Nearly 95 percent of aftermarket believe Canada’s gas-powered sales goals are unrealistic
STORY BY MAX REID
With climate commitments furiously being put into place across governments of all levels over the past several years, Collision Repair wanted to hear from readers to see where the Canadian collision repair community stands on the Trudeau government’s recent commitment to end the sale of all gas-powered vehicles by 2035.
In late Summer, we sent out a survey to our readers to gauge the reality they see today with EVs in collision shops. Despite the current government’s call for the widespread adoption of EVs across the country, 76.5 percent of those who responded to the survey reported that they do not encounter EVs at their shops on a regular basis.
Furthermore, there is a noticeable variance in the amount of EV traffic that shops are experiencing. For the 23.5 percent of shops who reported dealing with EVs on a regular basis, about 75 percent of those shops claim to only see five or fewer EVs in a month. Conversely, 11.8 percent reported that they, in fact, deal with more than 15 EVs on a monthly basis.

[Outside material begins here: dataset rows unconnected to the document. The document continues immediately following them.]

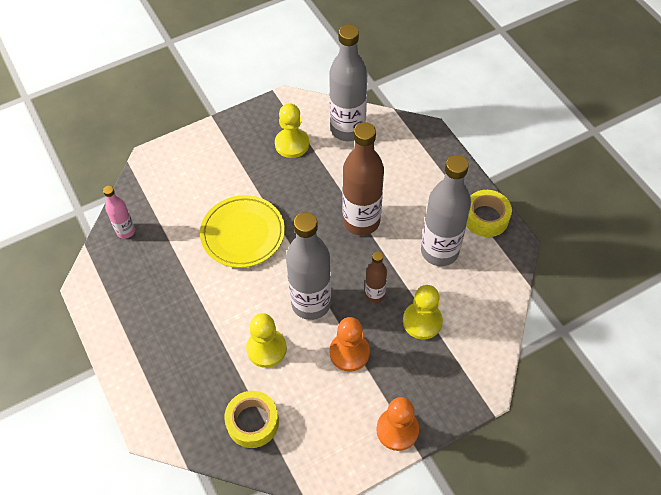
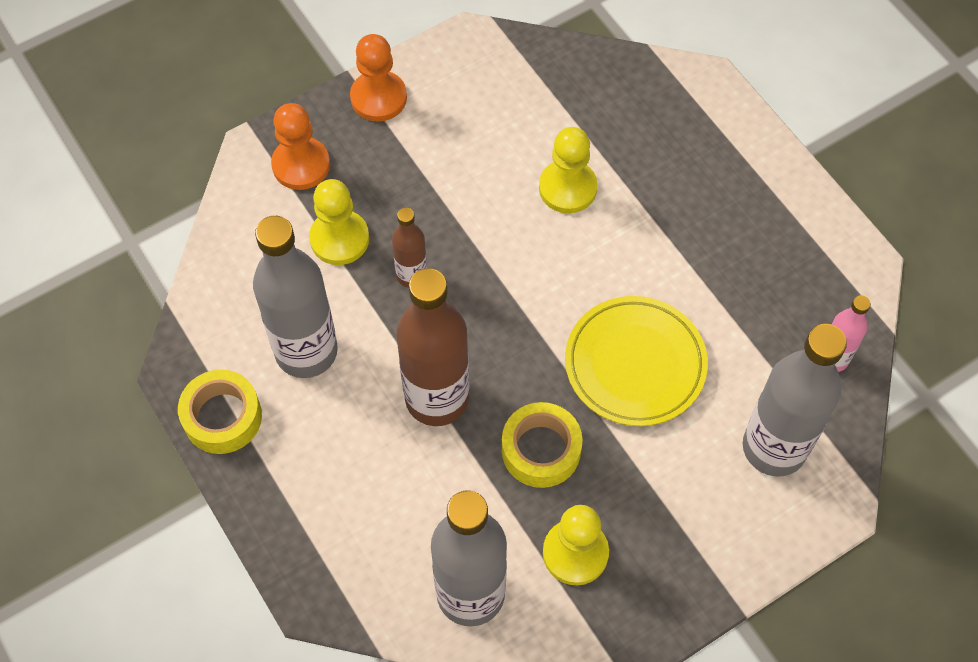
camera: 175 degrees right, 5 degrees up
(252, 422) = (572, 96): yellow tape -> yellow tape (541, 450)
(311, 303) = (509, 256): grey bottle -> grey bottle (774, 448)
(349, 352) = (447, 189): orange pawn -> orange pawn (301, 165)

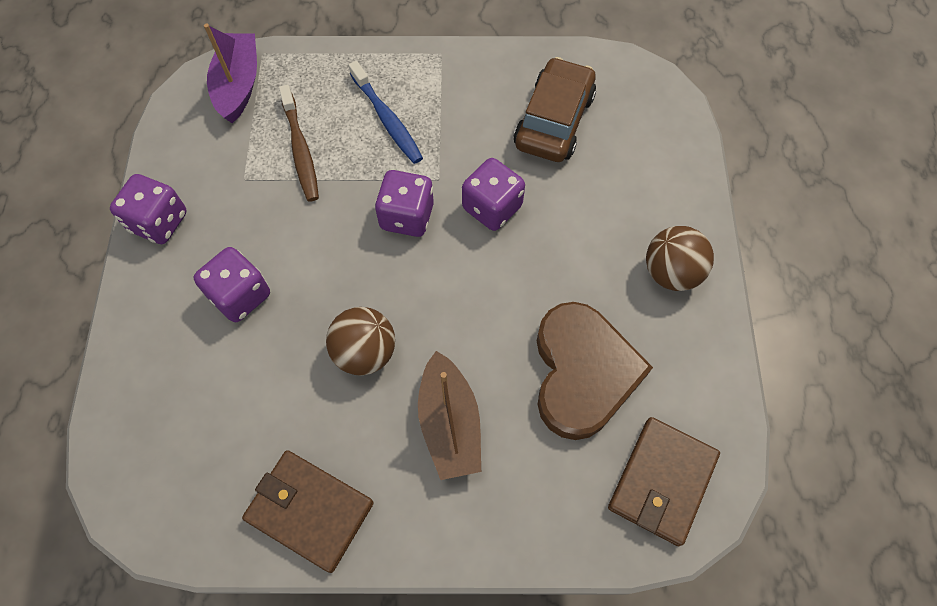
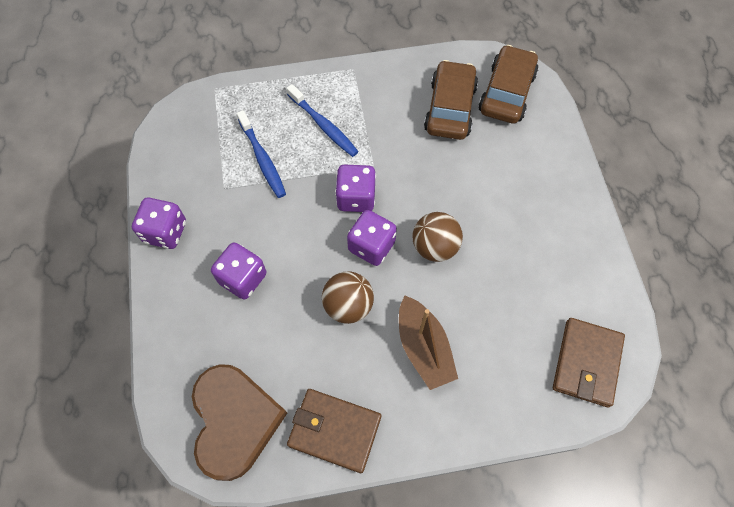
camera: 10 degrees left, 0 degrees up
(238, 85) = (202, 116): purple boat -> none
(300, 150) = (262, 159): brown toothbrush -> blue toothbrush
(492, 207) = (418, 181): purple dice -> purple dice (371, 246)
(582, 373) = (512, 293): brown heart -> brown heart (234, 421)
(632, 111) = (506, 93): none -> brown car
(671, 272) = (560, 209): brown ball -> brown ball (434, 247)

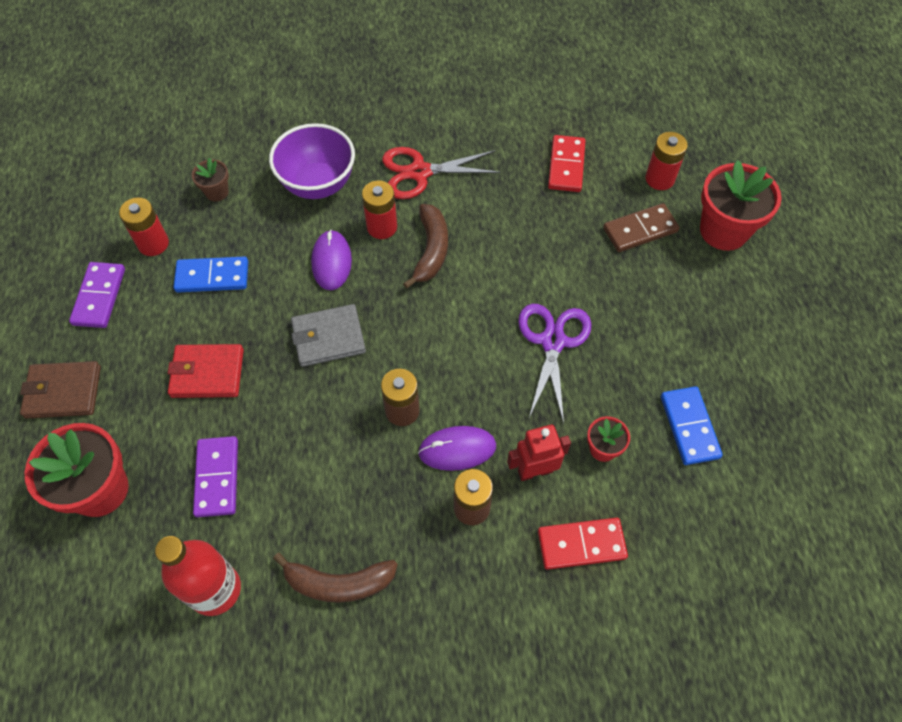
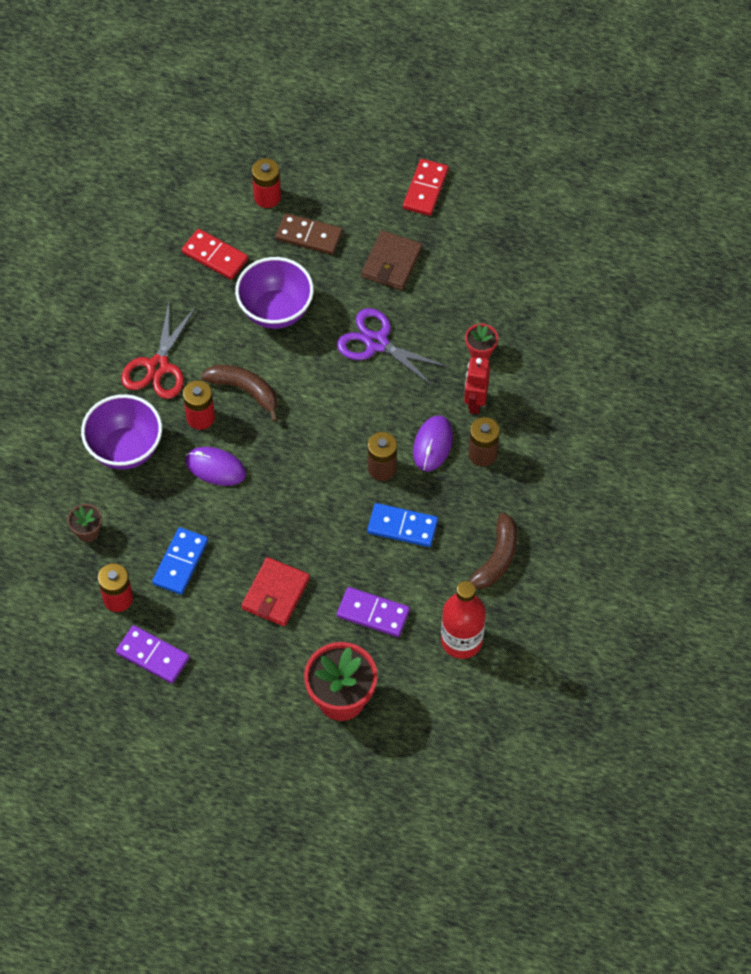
camera: 65 degrees left, 0 degrees up
(63, 392) = (236, 705): brown wallet -> brown wallet (391, 263)
(328, 337) = (289, 496): grey wallet -> none
(536, 238) = (276, 311): none -> purple bowl
(581, 544) = (543, 398): red domino -> red domino (425, 189)
(640, 230) = (309, 236): brown domino -> brown domino turned 75 degrees counterclockwise
(689, 427) = (491, 290): blue domino -> blue domino (402, 527)
(723, 231) = (342, 180): red flower pot -> none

Just about 60 percent of readers that responded to the survey identified themselves as shop owners, with the remainder made up largely by suppliers and distributors, as well as techs and estimators actively working in the field.
Geographically, the respondents cover nearly the whole breadth of the country, with 30 percent reporting in from Ontario, followed by 23.5 percent from Alberta, 17.6 percent from Saskatchewan and 11.8 representing Canada’s east coast.
In the survey’s open response section, concerns were voiced about the ability of current EVs to withstand an intense Saskatchewan winter. The prevailing impression seems to be that current EV goals are far too urban-centric and do not consider the robust EV infrastructure that would be required to make them feasible in sparse rural settings.
A more incremental plan to first strengthen general mobility and transit throughout rural areas may prove to be the more effective route for government, before then integrating that infrastructure into an EV charging grid.